◎「ビデオゲームでやった通りに」 ロシア戦車破ったM2歩兵戦闘車の砲手、内幕語る

 

 

 ウクライナ北東部アウジーイウカ郊外の集落ステポベで先日あった小競り合いで、ウクライナ軍のM2ブラッドレー歩兵戦闘車は2両でタッグを組んでロシア軍のT-90戦車に挑み、武装も装甲も勝るこの戦車を無力化する殊勲を立てた。とはいえ、乗員たちは一歩間違えれば手ひどい結果になりかねなかった。
 米国から昨年200両近く供与され、ウクライナ軍の第47独立機械化旅団に配備されたM2の1両は、ロシア軍最高の戦車であるT-90に対して至近距離から25mm機関砲で数発射撃したあと、その場を離れて走り去る。バトンタッチされた2両目のM2が猛然と駆け出し、T-90に数十mの距離まで近づいて攻撃し始める。
 2両目のM2は25mm機関砲で徹甲弾(装甲の貫通を目的とした砲弾)を連射する。

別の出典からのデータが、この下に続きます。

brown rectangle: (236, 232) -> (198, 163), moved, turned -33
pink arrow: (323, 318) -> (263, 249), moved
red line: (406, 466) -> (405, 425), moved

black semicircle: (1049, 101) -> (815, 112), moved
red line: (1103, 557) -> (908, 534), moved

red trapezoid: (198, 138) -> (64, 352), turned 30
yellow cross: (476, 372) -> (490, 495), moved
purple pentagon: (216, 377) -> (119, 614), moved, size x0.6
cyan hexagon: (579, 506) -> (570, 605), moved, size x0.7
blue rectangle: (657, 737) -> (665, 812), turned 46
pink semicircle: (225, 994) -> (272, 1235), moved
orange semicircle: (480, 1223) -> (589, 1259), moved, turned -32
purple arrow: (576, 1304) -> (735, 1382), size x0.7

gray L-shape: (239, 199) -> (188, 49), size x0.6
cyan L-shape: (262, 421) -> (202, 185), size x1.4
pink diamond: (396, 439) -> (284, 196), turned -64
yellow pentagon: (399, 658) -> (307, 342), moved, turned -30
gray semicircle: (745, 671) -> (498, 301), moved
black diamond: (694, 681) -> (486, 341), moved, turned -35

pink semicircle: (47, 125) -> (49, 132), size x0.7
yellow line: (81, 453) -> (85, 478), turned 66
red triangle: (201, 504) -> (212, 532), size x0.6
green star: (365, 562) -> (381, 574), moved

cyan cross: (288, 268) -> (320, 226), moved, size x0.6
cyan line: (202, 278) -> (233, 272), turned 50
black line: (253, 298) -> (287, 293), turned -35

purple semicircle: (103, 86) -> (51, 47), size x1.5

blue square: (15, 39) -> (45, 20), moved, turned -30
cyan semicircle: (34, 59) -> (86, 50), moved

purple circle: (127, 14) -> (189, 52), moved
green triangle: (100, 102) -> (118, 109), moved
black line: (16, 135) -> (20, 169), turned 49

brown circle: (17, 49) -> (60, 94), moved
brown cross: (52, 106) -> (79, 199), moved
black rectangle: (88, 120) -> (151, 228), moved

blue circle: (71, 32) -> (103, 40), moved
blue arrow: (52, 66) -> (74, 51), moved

惨事になりかけたのはその時だった。
 砲手のセルヒーは地元メディアTCHのインタビューに答え「全力射撃しました。最初は対装甲(弾)で。でも、途中で問題が起きたんです」と語っている。
「問題」の詳細は不明だが、徹甲弾が底をついたのかもしれない。いずれにせよ、使う弾を、徹甲弾よりも貫通力の劣る榴弾に切り替えざるを得なくなった。
 セルヒーはT-90に徹甲弾を命中させていたが、追加装備の爆発反応装甲すら貫通していなかった。当然、数百mmの厚みがあるベースの複合装甲も貫通していなかった。
 これらの装甲や125mm滑腔砲を備えるT-90と比べると、M2は装甲もはるかに薄ければ砲も小さい。重量はT-90の50tに対してM2は30tだ。すべての条件が同じなら、M2はT-90にはまず太刀打ちできない。 

 だが、ステポベでのこの戦闘では、すべての条件が同じというわけではなかった。セルヒーは数週間前にドイツでの訓練を終えたばかりだったがとっさの機転を利かせた。
「ビデオゲームをしていたので、(どうやったらいいか)全部思い出したんです」(セルヒー)
 T-90の分厚い装甲を撃ち抜けなかったセルヒーは、この戦車の脆弱な部分である光学機器に狙いを定めた。
「ヤツ(T-90)の目潰しにかかったんです。逃げられなくようにするために」
 今回の劇的な戦闘を撮影したドローン(無人機)の映像は、その様子と結果も捉えている。セルヒーはT-90に1lb(0.45kg)弾をたたき込み続け、爆発反応装甲の一部を起爆させ、光学機器も破壊している。
 制御不能に陥ったT-90は、砲塔を回転させながら木に衝突して止まる。乗員3人は脱出したものの、うち操縦士はウクライナ側の捕虜になったとされる。T-90にはFPV(1人称視点)ドローンでとどめが刺され、残骸は何日間も戦場に置き去りにされた。
 M2のようなバランスの取れた歩兵戦闘車であっても、接近戦で戦車を仕留めるのは非常に難しい。しかし、セルヒーは臨機応変の戦い方でそれをやってのけた。どんな激戦でも装備と同じくらい技能が重要になるということを、あらためて示す一戦だった。